[PROBLEM DETAILS]
What is the number of lines in the entries that include the word "fühlten"? Respond with the number only.

[Data entries]
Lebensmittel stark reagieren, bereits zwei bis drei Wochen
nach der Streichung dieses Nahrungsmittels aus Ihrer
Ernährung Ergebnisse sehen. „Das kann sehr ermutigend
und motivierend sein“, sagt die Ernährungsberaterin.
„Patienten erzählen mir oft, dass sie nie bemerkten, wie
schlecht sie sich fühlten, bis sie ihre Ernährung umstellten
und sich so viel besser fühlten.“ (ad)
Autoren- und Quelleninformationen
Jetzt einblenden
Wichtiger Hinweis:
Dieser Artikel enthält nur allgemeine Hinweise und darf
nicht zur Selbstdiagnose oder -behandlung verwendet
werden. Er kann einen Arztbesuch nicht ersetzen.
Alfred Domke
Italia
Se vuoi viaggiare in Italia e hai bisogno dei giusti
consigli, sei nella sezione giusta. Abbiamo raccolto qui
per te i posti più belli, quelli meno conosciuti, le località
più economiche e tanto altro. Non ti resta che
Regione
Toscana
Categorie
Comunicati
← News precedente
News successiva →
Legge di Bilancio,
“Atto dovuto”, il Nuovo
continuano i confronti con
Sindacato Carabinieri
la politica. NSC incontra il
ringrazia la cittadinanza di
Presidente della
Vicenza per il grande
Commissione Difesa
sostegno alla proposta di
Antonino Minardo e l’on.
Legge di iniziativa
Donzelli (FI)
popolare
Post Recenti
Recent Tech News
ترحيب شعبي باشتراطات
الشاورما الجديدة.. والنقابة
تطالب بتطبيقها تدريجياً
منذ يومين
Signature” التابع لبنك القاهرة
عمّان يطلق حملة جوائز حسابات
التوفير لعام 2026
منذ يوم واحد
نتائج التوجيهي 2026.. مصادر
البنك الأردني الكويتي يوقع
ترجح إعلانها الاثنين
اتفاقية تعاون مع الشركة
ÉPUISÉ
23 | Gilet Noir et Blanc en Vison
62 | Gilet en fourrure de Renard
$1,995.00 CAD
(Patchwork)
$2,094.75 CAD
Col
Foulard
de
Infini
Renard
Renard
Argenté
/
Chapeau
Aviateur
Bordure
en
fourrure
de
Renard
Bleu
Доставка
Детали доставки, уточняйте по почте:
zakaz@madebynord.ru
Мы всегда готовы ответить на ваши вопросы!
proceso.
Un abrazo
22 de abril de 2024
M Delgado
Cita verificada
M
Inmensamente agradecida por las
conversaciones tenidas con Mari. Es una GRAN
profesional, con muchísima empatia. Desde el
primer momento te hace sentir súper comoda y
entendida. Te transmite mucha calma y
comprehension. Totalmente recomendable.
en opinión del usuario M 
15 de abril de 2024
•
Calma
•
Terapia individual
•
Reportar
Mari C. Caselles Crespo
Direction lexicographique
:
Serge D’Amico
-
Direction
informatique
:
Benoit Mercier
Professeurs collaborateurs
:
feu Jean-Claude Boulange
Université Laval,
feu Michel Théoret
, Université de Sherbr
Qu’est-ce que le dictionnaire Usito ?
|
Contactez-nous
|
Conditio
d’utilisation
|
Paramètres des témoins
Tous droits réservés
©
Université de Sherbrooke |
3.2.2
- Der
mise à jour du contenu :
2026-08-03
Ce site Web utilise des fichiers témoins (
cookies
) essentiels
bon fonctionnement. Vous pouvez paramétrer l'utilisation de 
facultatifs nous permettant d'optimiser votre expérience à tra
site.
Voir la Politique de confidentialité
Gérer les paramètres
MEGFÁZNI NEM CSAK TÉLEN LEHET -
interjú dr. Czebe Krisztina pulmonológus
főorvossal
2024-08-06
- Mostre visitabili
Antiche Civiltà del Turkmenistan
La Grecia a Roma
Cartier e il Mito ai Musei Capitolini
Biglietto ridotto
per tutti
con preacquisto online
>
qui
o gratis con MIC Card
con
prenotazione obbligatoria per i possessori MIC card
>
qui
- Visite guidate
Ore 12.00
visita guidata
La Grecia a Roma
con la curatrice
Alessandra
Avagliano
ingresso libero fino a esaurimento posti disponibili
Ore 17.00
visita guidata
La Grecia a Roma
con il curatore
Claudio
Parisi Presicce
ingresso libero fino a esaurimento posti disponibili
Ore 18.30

[SOLUTION TO THIS EXERCISE]
2